Successful Problem Management is upheld by 3 essential pillars - people, process and technology. In order to ensure readiness for Problem resolution, you need to have decided on a framework, roles and responsibilities and how to manage IT assets in advance:
- People: Identify, train and utilise your Infrastructure & Application teams and leaders. Such individuals will be paramount in identifying and ultimately removing Known Errors from your environment and therefore it is essential they understand the fundamentals and objectives of Problem Management
- Process: Use a Best Practice aligned Problem Management process that is tried and tested. ITIL remains widely regarded as the de facto standard for Service Management. Ensure ownership and responsibility for Problems; and their resolutions; are accurately defined, often achieved through a RACI Matrix
- Technology: Ensure it is sufficient to enable you to accurately identify, manage and report on Problems, including their links into Change / Release Management and Knowledge Management.
For some organisations, not understanding the cost of poor Problem Management is a major factor. By analysing the frequency of problems and looking at Incident root causes, you will not only be able to find areas for improvement in your Problem Management process but can also put financial numbers to the problems that have caused user downtime or major Incidents. This, in turn, justifies the time and resources required and demonstrates a clear ROI.

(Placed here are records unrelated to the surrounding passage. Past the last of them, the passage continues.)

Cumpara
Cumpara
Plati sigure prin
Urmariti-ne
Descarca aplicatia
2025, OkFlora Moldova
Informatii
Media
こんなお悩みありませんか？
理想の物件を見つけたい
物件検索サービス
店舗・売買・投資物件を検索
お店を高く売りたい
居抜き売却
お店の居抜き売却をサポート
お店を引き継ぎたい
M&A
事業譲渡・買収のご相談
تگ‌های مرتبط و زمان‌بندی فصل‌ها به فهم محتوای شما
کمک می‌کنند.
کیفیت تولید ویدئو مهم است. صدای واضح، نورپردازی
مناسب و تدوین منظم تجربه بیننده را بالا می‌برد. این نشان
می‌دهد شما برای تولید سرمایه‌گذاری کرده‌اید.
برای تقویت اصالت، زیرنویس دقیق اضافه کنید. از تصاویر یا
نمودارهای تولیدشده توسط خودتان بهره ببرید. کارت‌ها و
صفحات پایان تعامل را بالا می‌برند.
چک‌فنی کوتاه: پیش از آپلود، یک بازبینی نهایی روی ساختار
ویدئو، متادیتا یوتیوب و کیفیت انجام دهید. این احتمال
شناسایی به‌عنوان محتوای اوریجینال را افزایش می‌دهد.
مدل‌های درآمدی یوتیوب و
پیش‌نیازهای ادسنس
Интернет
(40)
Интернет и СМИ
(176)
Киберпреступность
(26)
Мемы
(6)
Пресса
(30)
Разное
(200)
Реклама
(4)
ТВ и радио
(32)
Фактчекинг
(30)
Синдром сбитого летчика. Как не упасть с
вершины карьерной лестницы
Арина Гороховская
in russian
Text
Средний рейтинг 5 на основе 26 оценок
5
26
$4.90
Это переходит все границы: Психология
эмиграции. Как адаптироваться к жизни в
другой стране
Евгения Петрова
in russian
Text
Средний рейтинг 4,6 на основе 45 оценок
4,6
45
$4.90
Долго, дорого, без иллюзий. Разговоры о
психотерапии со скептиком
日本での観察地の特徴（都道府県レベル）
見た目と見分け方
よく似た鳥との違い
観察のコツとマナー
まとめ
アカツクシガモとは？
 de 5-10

Analysts must follow strict categorisation of Incidents in your service desk system. All too often, Incidents are mislabeled. This obviously causes issues when proactively looking for trends that could cause a major Incident and makes retrospective root-cause analysis equally difficult.
All too often, Incidents find themselves ignored in an ‘Incident hospice'. A lack of discipline among analysts can lead to Incidents being excused because they are assumed to belong to a bigger Problem – which itself never gets fixed. Aside from instilling the discipline to act upon recurring problems, it is important to give analysts the right tools to label tickets so that they do get flagged and recurring issues have a chance to be cured. Once again ownership is key.
Implementing and sticking to a solid Problem Management process will save your organisations time and money in the long run. In our next piece, we will talk about Incident Management. I hope that the tips above provide you with thoughts on how you could reduce the number and/or frequency of Major Incidents in the first place but being prepared for Incidents is just as crucial, no matter how robust your Problem Management process.